For some other men, somewhat different angles may matter more: they might see the perfect woman as a fantastic cook who keeps an immaculate house, pleases and serves their mothers (and let us not forget that women propagate these strictures too) and on and on. The similarity in all of this, of course, is that the woman is expected to have no sense of self and no basis to ever challenge the man’s decisions, besides being ‘reasonable’ where the term means complicit in her own subjugation.

Obviously and unsurprisingly, millions of Pakistani women fall for this trap. In a country where all things Western are sometimes quite deservedly reviled, no one wants to be tainted, everyone wants to be authentic — the good and perfect Pakistani woman. This desire is manipulated by a large segment of Pakistani men, politicians or otherwise with a mastery that is absolutely awe-inspiring. Mere disagreement, for instance, saying something like, ‘No, I don’t want to have a fourth baby in five years’, comes close to that tainted Western feminism, that instrument of maternal degradation.

In truth, this ‘Western feminism’ has little to do with the reality or the ideological premises of what is actual feminism; it is a completely local creation, its monstrosity constructed entirely in response to Pakistani fears: feminist Pakistani women, if they are permitted to exist, will ditch their husbands and marriages entirely, abandon their children in the pursuit of whimsical careers, demand that those who make messes actually clean them up, and so on. It is not that such fantasies do not ever cross the minds of Pakistani women.

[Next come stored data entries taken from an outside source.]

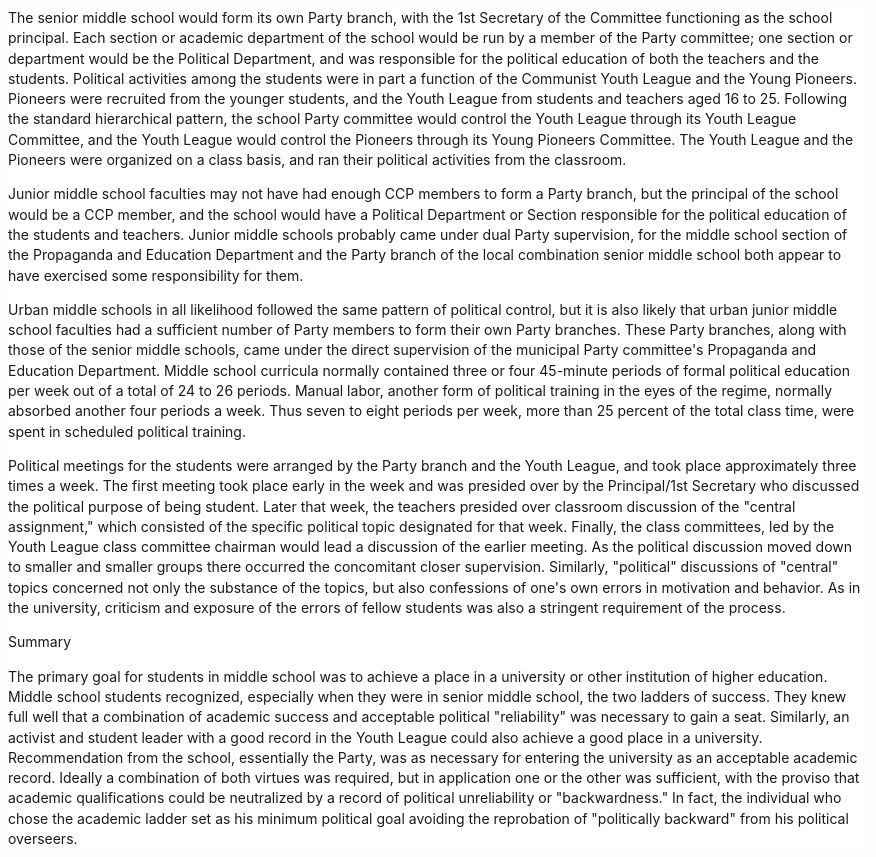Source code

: The senior middle school would form its own Party branch, with the 1st Secretary of the Committee functioning as the school principal. Each section or academic department of the school would be run by a member of the Party committee; one section or department would be the Political Department, and was responsible for the political education of both the teachers and the students. Political activities among the students were in part a function of the Communist Youth League and the Young Pioneers. Pioneers were recruited from the younger students, and the Youth League from students and teachers aged 16 to 25. Following the standard hierarchical pattern, the school Party committee would control the Youth League through its Youth League Committee, and the Youth League would control the Pioneers through its Young Pioneers Committee. The Youth League and the Pioneers were organized on a class basis, and ran their political activities from the classroom.

Junior middle school faculties may not have had enough CCP members to form a Party branch, but the principal of the school would be a CCP member, and the school would have a Political Department or Section responsible for the political education of the students and teachers. Junior middle schools probably came under dual Party supervision, for the middle school section of the Propaganda and Education Department and the Party branch of the local combination senior middle school both appear to have exercised some responsibility for them.

Urban middle schools in all likelihood followed the same pattern of political control, but it is also likely that urban junior middle school faculties had a sufficient number of Party members to form their own Party branches. These Party branches, along with those of the senior middle schools, came under the direct supervision of the municipal Party committee's Propaganda and Education Department. Middle school curricula normally contained three or four 45-minute periods of formal political education per week out of a total of 24 to 26 periods. Manual labor, another form of political training in the eyes of the regime, normally absorbed another four periods a week. Thus seven to eight periods per week, more than 25 percent of the total class time, were spent in scheduled political training.

Political meetings for the students were arranged by the Party branch and the Youth League, and took place approximately three times a week. The first meeting took place early in the week and was presided over by the Principal/1st Secretary who discussed the political purpose of being student. Later that week, the teachers presided over classroom discussion of the "central assignment," which consisted of the specific political topic designated for that week. Finally, the class committees, led by the Youth League class committee chairman would lead a discussion of the earlier meeting. As the political discussion moved down to smaller and smaller groups there occurred the concomitant closer supervision. Similarly, "political" discussions of "central" topics concerned not only the substance of the topics, but also confessions of one's own errors in motivation and behavior. As in the university, criticism and exposure of the errors of fellow students was also a stringent requirement of the process.

Summary

The primary goal for students in middle school was to achieve a place in a university or other institution of higher education. Middle school students recognized, especially when they were in senior middle school, the two ladders of success. They knew full well that a combination of academic success and acceptable political "reliability" was necessary to gain a seat. Similarly, an activist and student leader with a good record in the Youth League could also achieve a good place in a university. Recommendation from the school, essentially the Party, was as necessary for entering the university as an acceptable academic record. Ideally a combination of both virtues was required, but in application one or the other was sufficient, with the proviso that academic qualifications could be neutralized by a record of political unreliability or "backwardness." In fact, the individual who chose the academic ladder set as his minimum political goal avoiding the reprobation of "politically backward" from his political overseers.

In Sultana’s Dream, a novella written in English by the Bengali Muslim writer Rokeya Sakhawat Hussain in 1905, a fantasy world devoid of men is conjured up. It sounds like a lovely place, familiar but devoid of the pressure of being the perfect, real, true Pakistani woman.

So stringent are the guidelines of selfless devotion to Pakistani men (and hence perfect Pakistani femaleness) that even the example of some of the earliest Muslim heroines may not help them reconsider their approach. Take, for instance, the courageous Nusaybah bint Ka’ab, one of the earliest converts to Islam. After accepting Islam, she began preaching, always believing that women and men had equal duties in defending the faith. To practise what she preached, the fearless Nusaybah took part in the Battle of Uhud as a warrior. A number of men who believe that mothers should stay at home would be shocked to discover that Nusaybah was married and the mother of two sons. Would such a woman have measured up to the contemporary idealised standard of motherhood touted here?

There is no one politician or preacher or public figure who is to blame for the construction of ‘Western feminism’ as the ultimate bogeyman to duly silence and frighten Pakistani women into shutting up. Those who defend it, as many did on Twitter following this latest incident, brand themselves as the most tainted, falling into a trap in which they defend the indefensible and hence disqualified from even daring to call themselves Pakistani. The ‘Western feminism’ created by Pakistani men is a misogynistic marvel, a strategic move of diabolical foresight, a tool to keep women in their place — wherever Pakistani men decide that place may be.